David Saceda comenta que essa experiência permitiu compreender melhor o minoxidil: — Dentro das dificuldades enfrentadas pelas famílias, felizmente os bebês cresceram sem problemas, apesar das doses elevadas a que foram expostos. Isso nos deu certa tranquilidade sobre o perfil de segurança do medicamento, embora ele obviamente nunca deva ser usado em bebês nem em situações de exposição a eles.

O Centro de Farmacovigilância de Navarra, que detectou esse problema de segurança, integra o Sistema Espanhol de Farmacovigilância de medicamentos de uso humano (SEFV-H), uma rede de 17 centros autônomos coordenados pela Agência Espanhola de Medicamentos e Produtos Sanitários (AEMPS). — Nosso objetivo é detectar riscos desconhecidos dos medicamentos ou, como neste caso, novas manifestações de efeitos e riscos já conhecido — explica Elizondo.
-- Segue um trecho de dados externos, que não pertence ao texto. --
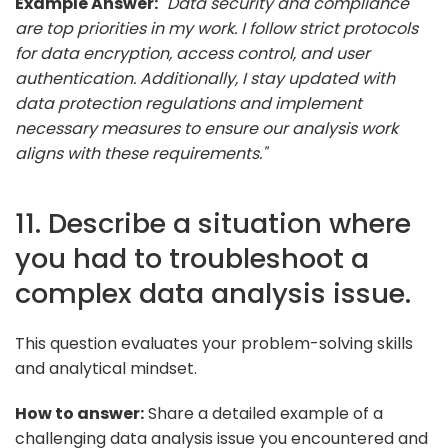
Example Answer:
"Data security and compliance
are top priorities in my work. I follow strict protocols
for data encryption, access control, and user
authentication. Additionally, I stay updated with
data protection regulations and implement
necessary measures to ensure our analysis work
aligns with these requirements."
11. Describe a situation where
you had to troubleshoot a
complex data analysis issue.
This question evaluates your problem-solving skills
and analytical mindset.
How to answer:
Share a detailed example of a
challenging data analysis issue you encountered and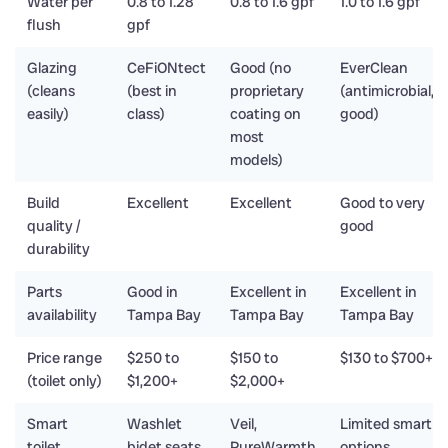
Water per
0.8 to 1.28
0.8 to 1.6 gpf
1.0 to 1.6 gpf
flush
gpf
Glazing
CeFiONtect
Good (no
EverClean
(cleans
(best in
proprietary
(antimicrobial,
easily)
class)
coating on
good)
most
models)
Build
Excellent
Excellent
Good to very
quality /
good
durability
Parts
Good in
Excellent in
Excellent in
availability
Tampa Bay
Tampa Bay
Tampa Bay
Price range
$250 to
$150 to
$130 to $700+
(toilet only)
$1,200+
$2,000+
Smart
Washlet
Veil,
Limited smart
toilet
bidet seats
PureWarmth
options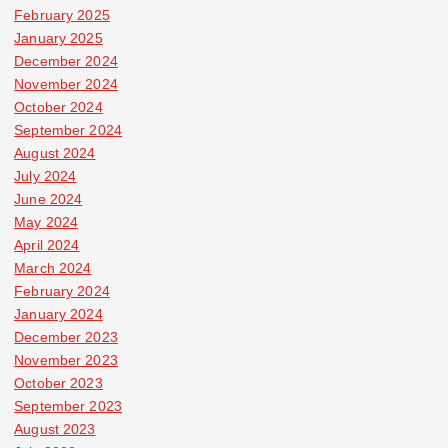
February 2025
January 2025
December 2024
November 2024
October 2024
September 2024
August 2024
July 2024
June 2024
May 2024
April 2024
March 2024
February 2024
January 2024
December 2023
November 2023
October 2023
September 2023
August 2023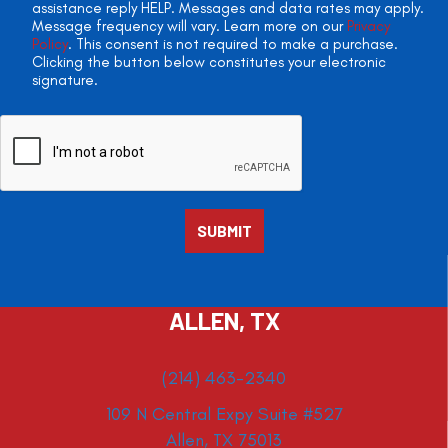
assistance reply HELP. Messages and data rates may apply.
Message frequency will vary. Learn more on our
Privacy
Policy
. This consent is not required to make a purchase.
Clicking the button below constitutes your electronic
signature.
ALLEN, TX
(214) 463-2340
109 N Central Expy Suite #527
Allen, TX 75013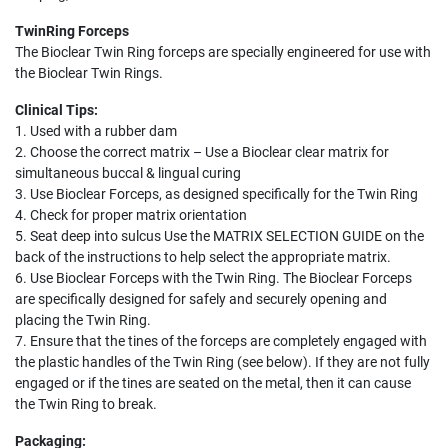
TwinRing Forceps
The Bioclear Twin Ring forceps are specially engineered for use with
the Bioclear Twin Rings.
Clinical Tips:
1. Used with a rubber dam
2. Choose the correct matrix – Use a Bioclear clear matrix for
simultaneous buccal & lingual curing
3. Use Bioclear Forceps, as designed specifically for the Twin Ring
4. Check for proper matrix orientation
5. Seat deep into sulcus Use the MATRIX SELECTION GUIDE on the
back of the instructions to help select the appropriate matrix.
6. Use Bioclear Forceps with the Twin Ring. The Bioclear Forceps
are specifically designed for safely and securely opening and
placing the Twin Ring.
7. Ensure that the tines of the forceps are completely engaged with
the plastic handles of the Twin Ring (see below). If they are not fully
engaged or if the tines are seated on the metal, then it can cause
the Twin Ring to break.
Packaging: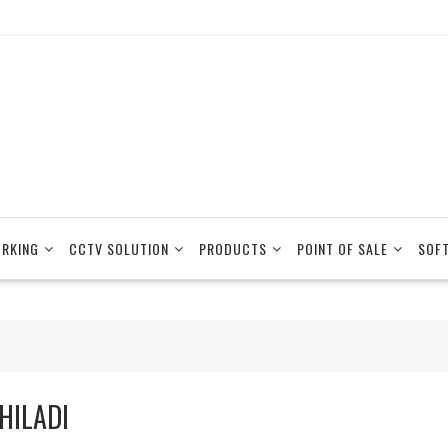
RKING
CCTV SOLUTION
PRODUCTS
POINT OF SALE
SOF
HILADI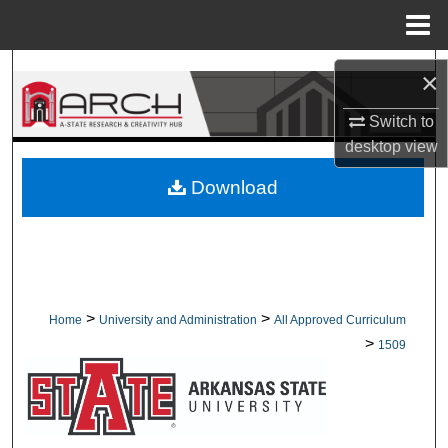
Menu
Home
Search
×
Browse Collections
Switch to
desktop
view
My Account
Download
About
Digital Commons Network™
>
>
Home
University and Administration
All Approved Curriculum
>
1509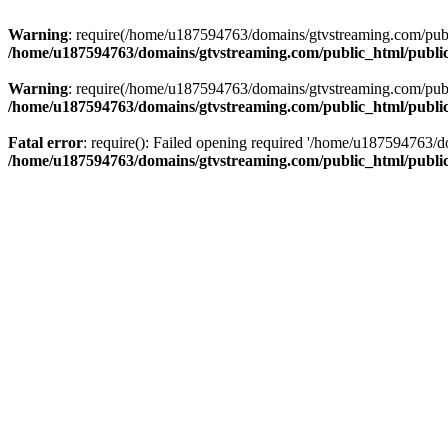
Warning
: require(/home/u187594763/domains/gtvstreaming.com/public
/home/u187594763/domains/gtvstreaming.com/public_html/publi
Warning
: require(/home/u187594763/domains/gtvstreaming.com/public
/home/u187594763/domains/gtvstreaming.com/public_html/publi
Fatal error
: require(): Failed opening required '/home/u187594763/d
/home/u187594763/domains/gtvstreaming.com/public_html/publi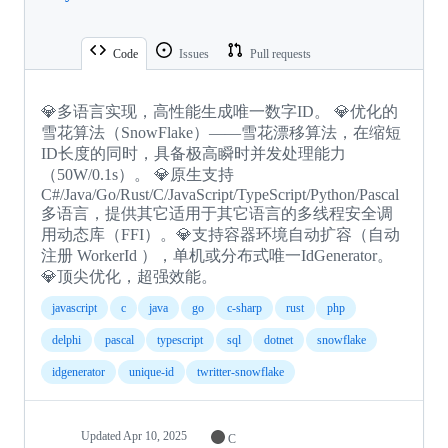
Code
Issues
Pull requests
💎多语言实现，高性能生成唯一数字ID。 💎优化的
雪花算法（SnowFlake）——雪花漂移算法，在缩短
ID长度的同时，具备极高瞬时并发处理能力
（50W/0.1s）。 💎原生支持
C#/Java/Go/Rust/C/JavaScript/TypeScript/Python/Pascal
多语言，提供其它适用于其它语言的多线程安全调
用动态库（FFI）。💎支持容器环境自动扩容（自动
注册 WorkerId ），单机或分布式唯一IdGenerator。
💎顶尖优化，超强效能。
javascript
c
java
go
c-sharp
rust
php
delphi
pascal
typescript
sql
dotnet
snowflake
idgenerator
unique-id
twritter-snowflake
Updated
Apr 10, 2025
C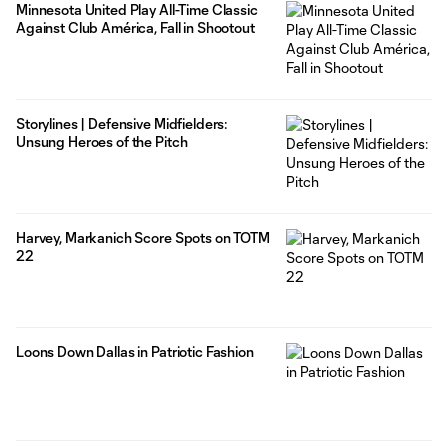
Minnesota United Play All-Time Classic
Against Club América, Fall in Shootout
Storylines | Defensive Midfielders:
Unsung Heroes of the Pitch
Harvey, Markanich Score Spots on TOTM
22
Loons Down Dallas in Patriotic Fashion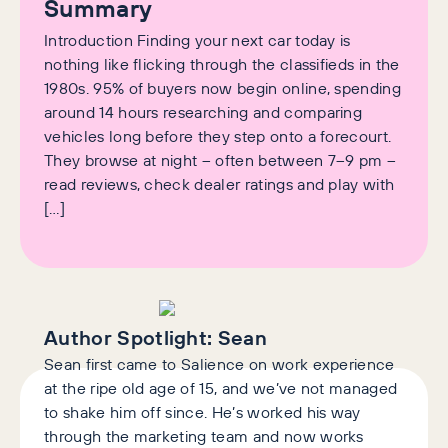
Summary
Introduction Finding your next car today is
nothing like flicking through the classifieds in the
1980s. 95% of buyers now begin online, spending
around 14 hours researching and comparing
vehicles long before they step onto a forecourt.
They browse at night – often between 7–9 pm –
read reviews, check dealer ratings and play with
[…]
Author Spotlight:
Sean
Sean first came to Salience on work experience
at the ripe old age of 15, and we’ve not managed
to shake him off since. He’s worked his way
through the marketing team and now works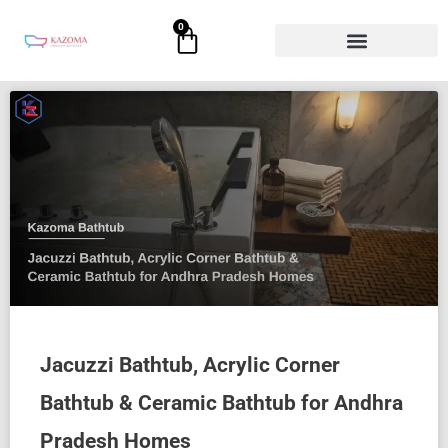
Skip
0
Cart
to
content
Jacuzzi Bathtub, Acrylic Corner
Bathtub & Ceramic Bathtub for Andhra
Pradesh Homes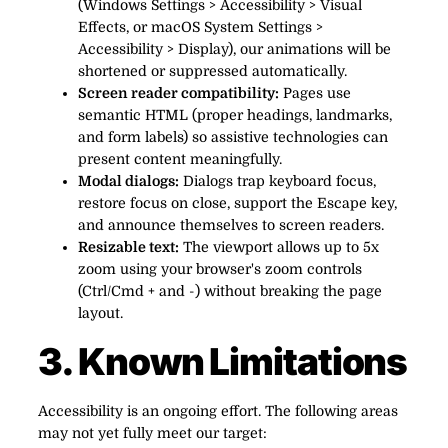
(Windows Settings > Accessibility > Visual
Effects, or macOS System Settings >
Accessibility > Display), our animations will be
shortened or suppressed automatically.
Screen reader compatibility:
Pages use
semantic HTML (proper headings, landmarks,
and form labels) so assistive technologies can
present content meaningfully.
Modal dialogs:
Dialogs trap keyboard focus,
restore focus on close, support the Escape key,
and announce themselves to screen readers.
Resizable text:
The viewport allows up to 5x
zoom using your browser's zoom controls
(Ctrl/Cmd + and -) without breaking the page
layout.
3. Known Limitations
Accessibility is an ongoing effort. The following areas
may not yet fully meet our target: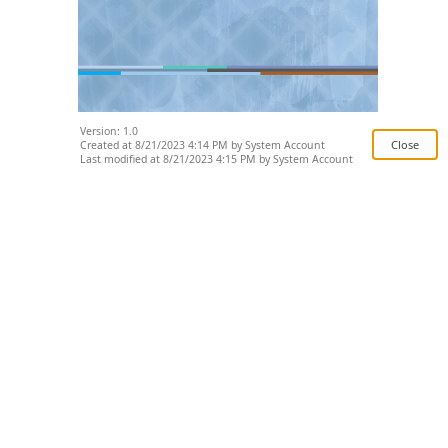
Version: 1.0
Created at 8/21/2023 4:14 PM by System Account
Last modified at 8/21/2023 4:15 PM by System Account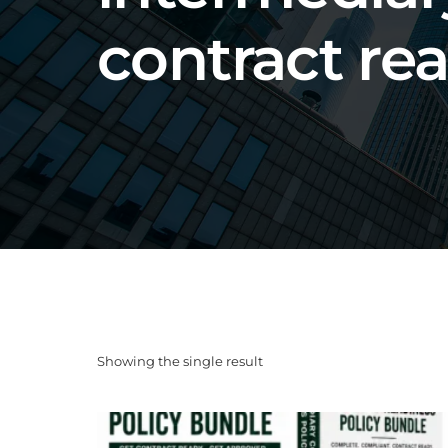
contract re
Showing the single result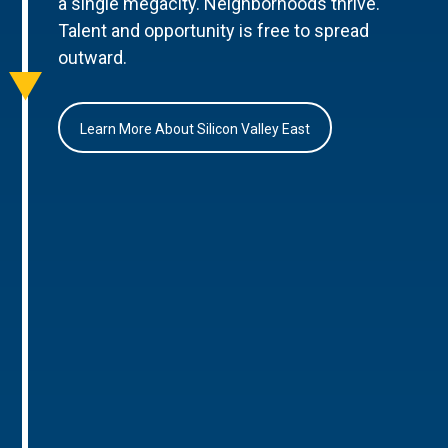
a single megacity. Neighborhoods thrive.
Talent and opportunity is free to spread
outward.
Learn More About Silicon Valley East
O sistema funciona com base nas notificações de suspeitas de reações adversas a medicamentos recebidas de cidadãos, profissionais de saúde e empresas farmacêuticas. Os centros de farmacovigilância analisam essas notificações —chamadas de “sinais”—, que são debatidas no Comitê Técnico do SEFV-H. Caso as suspeitas sejam confirmadas, o caso é levado ao nível europeu, onde, após análise pelo Comitê de Farmacovigilância da EMA, medidas regulatórias são tomadas para evitar ou minimizar o risco, como neste caso, com um novo aviso na ficha técnica e nas bulas.